[WORK TO COMPLETE] Write out the records below exactly as they appear, skipping each picture.
═════ DATA EXTRACT
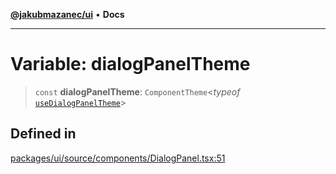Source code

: [**@jakubmazanec/ui**](../README.md) • **Docs**

---

# Variable: dialogPanelTheme

> `const` **dialogPanelTheme**: `ComponentTheme`\<_typeof_
> [`useDialogPanelTheme`](../functions/useDialogPanelTheme.md)\>

## Defined in

[packages/ui/source/components/DialogPanel.tsx:51](https://github.com/jakubmazanec/tools/blob/eb8c22844f0a0aa0874efeab93afc2bd96c269e6/packages/ui/source/components/DialogPanel.tsx#L51)
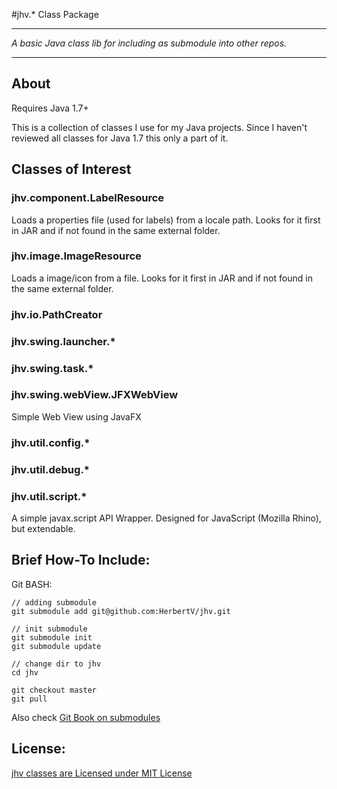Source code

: #jhv.* Class Package

-----------------------------------

*A basic Java class lib for including as submodule into other repos.*

-----------------------------------

## About

Requires Java 1.7+ 

This is a collection of classes I use for my Java projects. 
Since I haven't reviewed all classes for Java 1.7 this only a part of it.


## Classes of Interest

### jhv.component.LabelResource

Loads a properties file (used for labels) from a locale path. 
Looks for it first in JAR and if not found in the same external folder.


### jhv.image.ImageResource

Loads a image/icon from a file.
Looks for it first in JAR and if not found in the same external folder.


### jhv.io.PathCreator


### jhv.swing.launcher.*

### jhv.swing.task.*

### jhv.swing.webView.JFXWebView

Simple Web View using JavaFX


### jhv.util.config.*

### jhv.util.debug.*

### jhv.util.script.*

A simple javax.script API Wrapper. Designed for JavaScript (Mozilla Rhino), but extendable.



## Brief How-To Include:


Git BASH:

	// adding submodule
	git submodule add git@github.com:HerbertV/jhv.git

	// init submodule
	git submodule init
	git submodule update

	// change dir to jhv
	cd jhv
	
	git checkout master
	git pull


Also check [Git Book on submodules](http://book.git-scm.com/5_submodules.html)

## License:

[jhv classes are Licensed under MIT License](http://opensource.org/licenses/MIT)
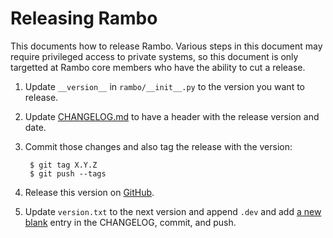 # Releasing Rambo

This documents how to release Rambo. Various steps in this document may
require privileged access to private systems, so this document is only
targetted at Rambo core members who have the ability to cut a release.

1. Update `__version__` in `rambo/__init__.py` to the version you want to release.

1. Update [CHANGELOG.md](https://github.com/terminal-labs/rambo/blob/master/CHANGELOG.md) to have a header with the release version and date.

1. Commit those changes and also tag the release with the version:

        $ git tag X.Y.Z
        $ git push --tags

1. Release this version on [GitHub](https://github.com/terminal-labs/rambo/releases).

1. Update `version.txt` to the next version and append `.dev` and add
  [a new blank](https://github.com/terminal-labs/rambo/blob/c955146f3b8e88bb24dddc3755b3b8751a970b1a/CHANGELOG.md) entry in the CHANGELOG, commit, and push.
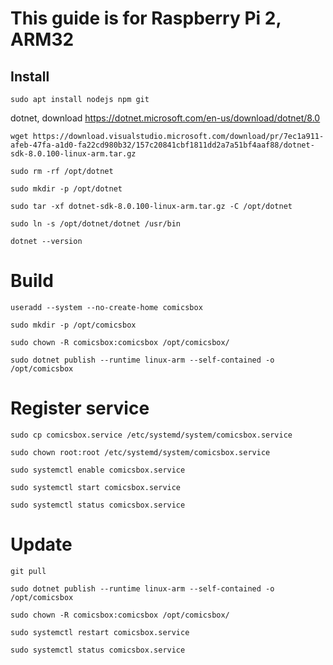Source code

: # This guide is for Raspberry Pi 2, ARM32

## Install

`sudo apt install nodejs npm git`

dotnet, download https://dotnet.microsoft.com/en-us/download/dotnet/8.0

`wget https://download.visualstudio.microsoft.com/download/pr/7ec1a911-afeb-47fa-a1d0-fa22cd980b32/157c20841cbf1811dd2a7a51bf4aaf88/dotnet-sdk-8.0.100-linux-arm.tar.gz`

`sudo rm -rf /opt/dotnet`

`sudo mkdir -p /opt/dotnet`

`sudo tar -xf dotnet-sdk-8.0.100-linux-arm.tar.gz -C /opt/dotnet`

`sudo ln -s /opt/dotnet/dotnet /usr/bin`

`dotnet --version`

# Build

`useradd --system --no-create-home comicsbox`

`sudo mkdir -p /opt/comicsbox`

`sudo chown -R comicsbox:comicsbox /opt/comicsbox/`

`sudo dotnet publish --runtime linux-arm --self-contained -o /opt/comicsbox`

# Register service

`sudo cp comicsbox.service /etc/systemd/system/comicsbox.service`

`sudo chown root:root /etc/systemd/system/comicsbox.service`

`sudo systemctl enable comicsbox.service`

`sudo systemctl start comicsbox.service`

`sudo systemctl status comicsbox.service`

# Update

`git pull`

`sudo dotnet publish --runtime linux-arm --self-contained -o /opt/comicsbox`

`sudo chown -R comicsbox:comicsbox /opt/comicsbox/`

`sudo systemctl restart comicsbox.service`

`sudo systemctl status comicsbox.service`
══════════
[TASK OUTPUT]
Source code

: [**@jakubmazanec/ui**](../README.md) • **Docs**

---

# Variable: dialogPanelTheme

> `const` **dialogPanelTheme**: `ComponentTheme`\<_typeof_
> [`useDialogPanelTheme`](../functions/useDialogPanelTheme.md)\>

## Defined in

[packages/ui/source/components/DialogPanel.tsx:51](https://github.com/jakubmazanec/tools/blob/eb8c22844f0a0aa0874efeab93afc2bd96c269e6/packages/ui/source/components/DialogPanel.tsx#L51)
Source code

: #jhv.* Class Package

-----------------------------------

*A basic Java class lib for including as submodule into other repos.*

-----------------------------------

## About

Requires Java 1.7+ 

This is a collection of classes I use for my Java projects. 
Since I haven't reviewed all classes for Java 1.7 this only a part of it.


## Classes of Interest

### jhv.component.LabelResource

Loads a properties file (used for labels) from a locale path. 
Looks for it first in JAR and if not found in the same external folder.


### jhv.image.ImageResource

Loads a image/icon from a file.
Looks for it first in JAR and if not found in the same external folder.


### jhv.io.PathCreator


### jhv.swing.launcher.*

### jhv.swing.task.*

### jhv.swing.webView.JFXWebView

Simple Web View using JavaFX


### jhv.util.config.*

### jhv.util.debug.*

### jhv.util.script.*

A simple javax.script API Wrapper. Designed for JavaScript (Mozilla Rhino), but extendable.



## Brief How-To Include:


Git BASH:

	// adding submodule
	git submodule add git@github.com:HerbertV/jhv.git

	// init submodule
	git submodule init
	git submodule update

	// change dir to jhv
	cd jhv
	
	git checkout master
	git pull


Also check [Git Book on submodules](http://book.git-scm.com/5_submodules.html)

## License:

[jhv classes are Licensed under MIT License](http://opensource.org/licenses/MIT)
 # Releasing Rambo

This documents how to release Rambo. Various steps in this document may
require privileged access to private systems, so this document is only
targetted at Rambo core members who have the ability to cut a release.

1. Update `__version__` in `rambo/__init__.py` to the version you want to release.

1. Update [CHANGELOG.md](https://github.com/terminal-labs/rambo/blob/master/CHANGELOG.md) to have a header with the release version and date.

1. Commit those changes and also tag the release with the version:

        $ git tag X.Y.Z
        $ git push --tags

1. Release this version on [GitHub](https://github.com/terminal-labs/rambo/releases).

1. Update `version.txt` to the next version and append `.dev` and add
  [a new blank](https://github.com/terminal-labs/rambo/blob/c955146f3b8e88bb24dddc3755b3b8751a970b1a/CHANGELOG.md) entry in the CHANGELOG, commit, and push.
Source code

: # This guide is for Raspberry Pi 2, ARM32

## Install

`sudo apt install nodejs npm git`

dotnet, download https://dotnet.microsoft.com/en-us/download/dotnet/8.0

`wget https://download.visualstudio.microsoft.com/download/pr/7ec1a911-afeb-47fa-a1d0-fa22cd980b32/157c20841cbf1811dd2a7a51bf4aaf88/dotnet-sdk-8.0.100-linux-arm.tar.gz`

`sudo rm -rf /opt/dotnet`

`sudo mkdir -p /opt/dotnet`

`sudo tar -xf dotnet-sdk-8.0.100-linux-arm.tar.gz -C /opt/dotnet`

`sudo ln -s /opt/dotnet/dotnet /usr/bin`

`dotnet --version`

# Build

`useradd --system --no-create-home comicsbox`

`sudo mkdir -p /opt/comicsbox`

`sudo chown -R comicsbox:comicsbox /opt/comicsbox/`

`sudo dotnet publish --runtime linux-arm --self-contained -o /opt/comicsbox`

# Register service

`sudo cp comicsbox.service /etc/systemd/system/comicsbox.service`

`sudo chown root:root /etc/systemd/system/comicsbox.service`

`sudo systemctl enable comicsbox.service`

`sudo systemctl start comicsbox.service`

`sudo systemctl status comicsbox.service`

# Update

`git pull`

`sudo dotnet publish --runtime linux-arm --self-contained -o /opt/comicsbox`

`sudo chown -R comicsbox:comicsbox /opt/comicsbox/`

`sudo systemctl restart comicsbox.service`

`sudo systemctl status comicsbox.service`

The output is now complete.